### How to complete this task
In the data below, which lines hold the word "CROSS"? Copy them.

### Data in this exercise
• • •
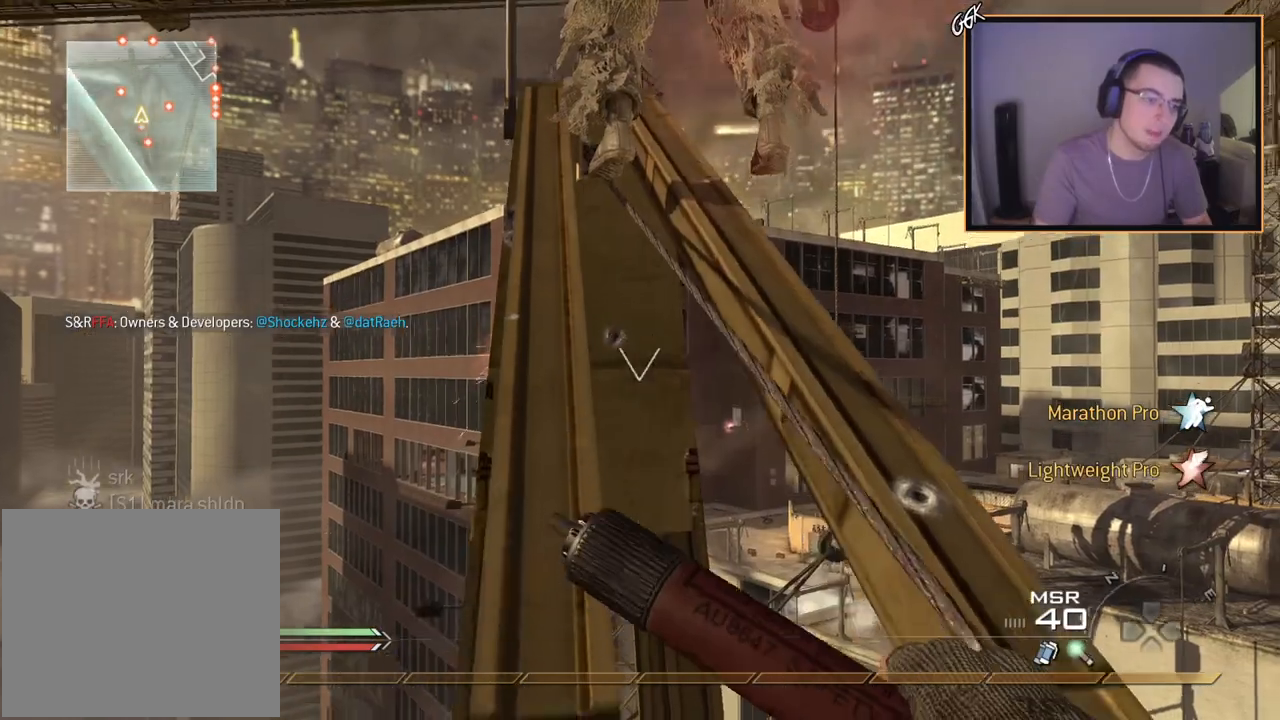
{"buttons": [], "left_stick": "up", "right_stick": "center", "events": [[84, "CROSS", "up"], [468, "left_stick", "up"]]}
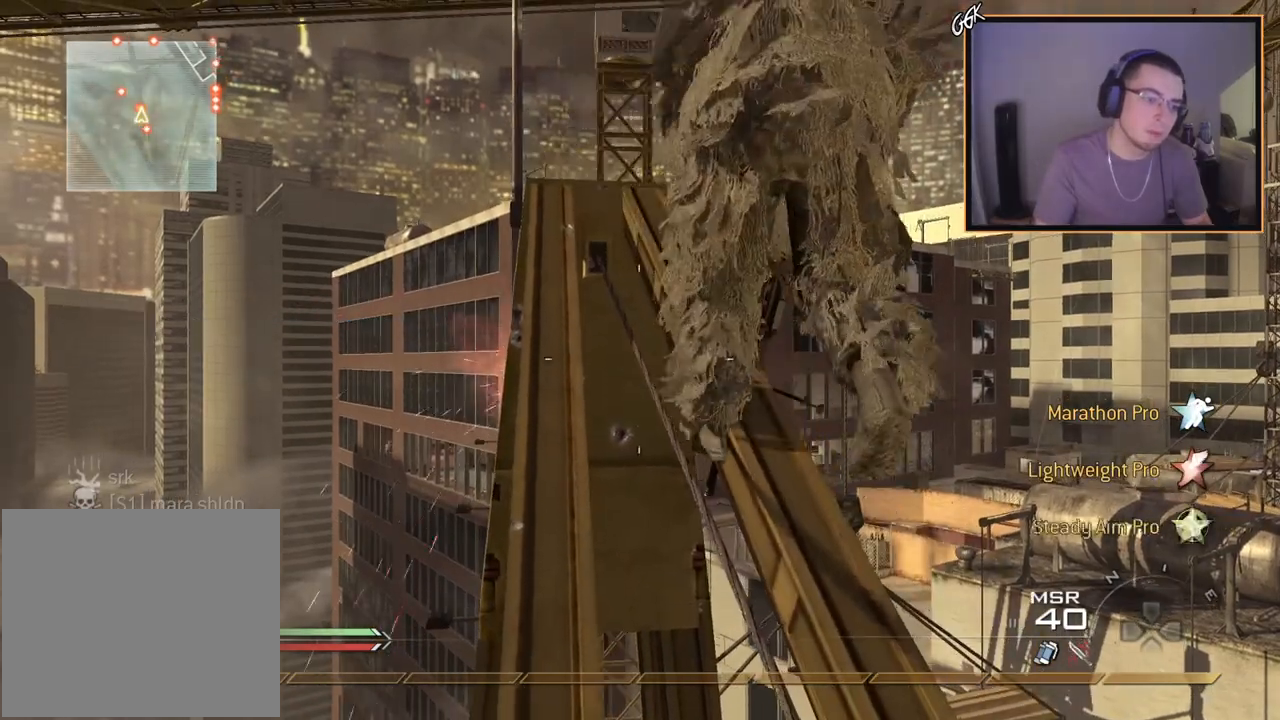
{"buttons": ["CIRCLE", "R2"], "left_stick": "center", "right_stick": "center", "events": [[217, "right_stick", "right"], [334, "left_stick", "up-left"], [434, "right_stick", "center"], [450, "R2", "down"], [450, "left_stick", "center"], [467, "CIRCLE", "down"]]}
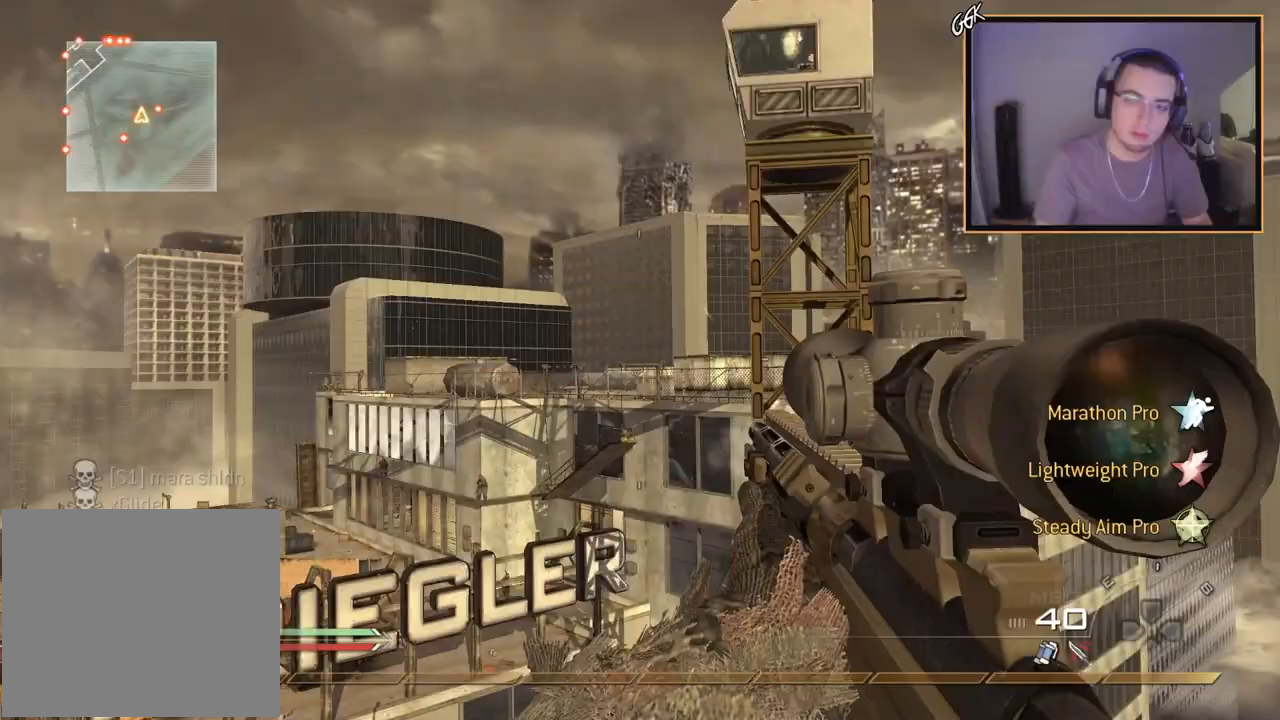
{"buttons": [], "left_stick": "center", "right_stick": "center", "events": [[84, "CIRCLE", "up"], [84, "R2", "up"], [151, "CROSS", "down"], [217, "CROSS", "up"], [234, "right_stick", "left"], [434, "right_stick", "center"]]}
• • •
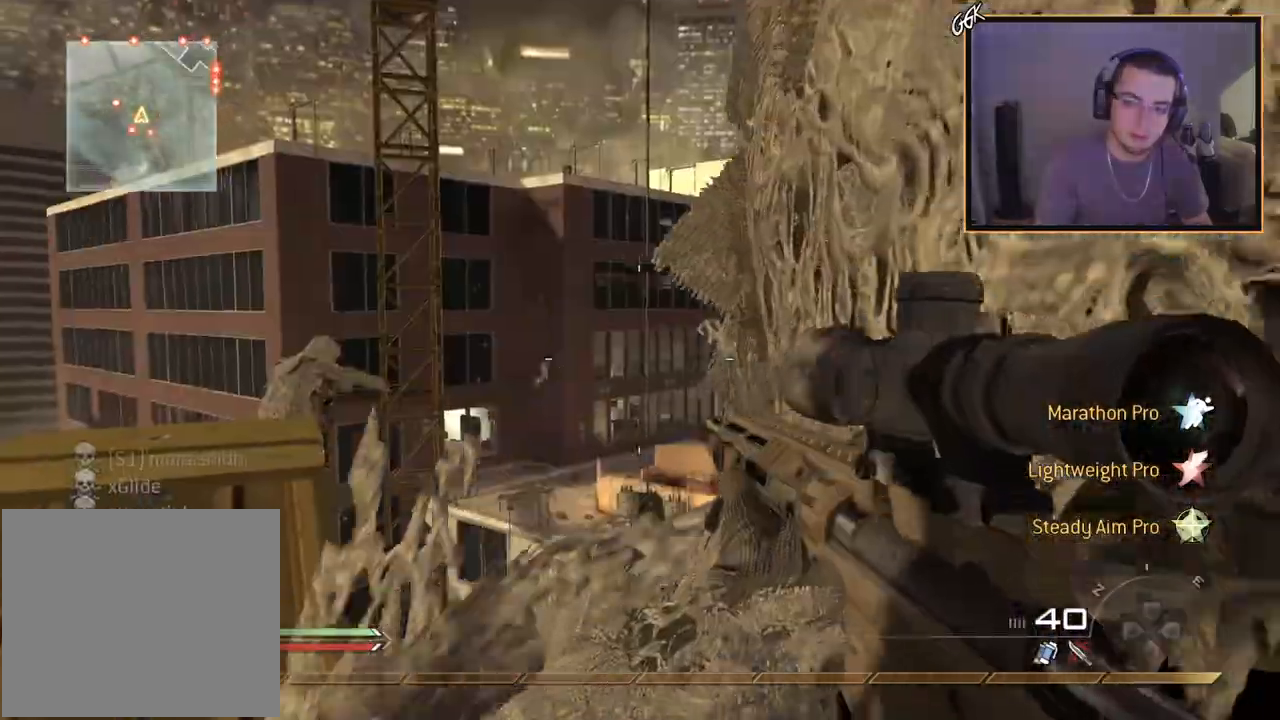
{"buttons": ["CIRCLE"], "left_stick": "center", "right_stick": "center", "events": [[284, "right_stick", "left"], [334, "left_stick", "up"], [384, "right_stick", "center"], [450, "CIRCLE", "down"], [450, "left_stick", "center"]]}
• • •
### Output of the task
{"buttons": [], "left_stick": "up", "right_stick": "center", "events": [[84, "CROSS", "up"], [468, "left_stick", "up"]]}
{"buttons": [], "left_stick": "center", "right_stick": "center", "events": [[84, "CIRCLE", "up"], [84, "R2", "up"], [151, "CROSS", "down"], [217, "CROSS", "up"], [234, "right_stick", "left"], [434, "right_stick", "center"]]}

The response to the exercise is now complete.